• Material provided
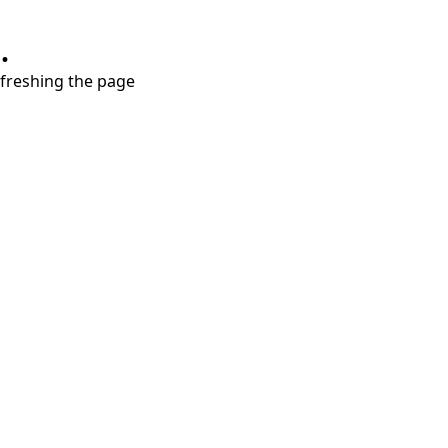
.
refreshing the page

---

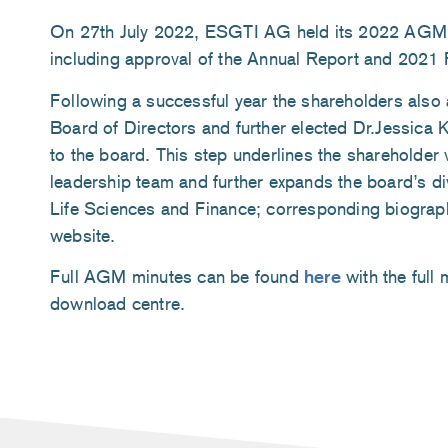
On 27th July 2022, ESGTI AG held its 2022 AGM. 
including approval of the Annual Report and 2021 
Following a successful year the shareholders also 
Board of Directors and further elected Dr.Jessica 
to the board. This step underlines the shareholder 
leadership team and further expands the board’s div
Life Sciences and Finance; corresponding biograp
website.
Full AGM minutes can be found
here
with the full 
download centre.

• Problem requirements
Replace "AGM" with "Annual General Meeting" in the lines from the line with "On 27th July" to the line with "download centre.". Give back only those lines, with everything else unchanged.

• Task response
On 27th July 2022, ESGTI AG held its 2022 Annual General Meeting. 
including approval of the Annual Report and 2021 
Following a successful year the shareholders also 
Board of Directors and further elected Dr.Jessica 
to the board. This step underlines the shareholder 
leadership team and further expands the board’s div
Life Sciences and Finance; corresponding biograp
website.
Full Annual General Meeting minutes can be found
here
with the full 
download centre.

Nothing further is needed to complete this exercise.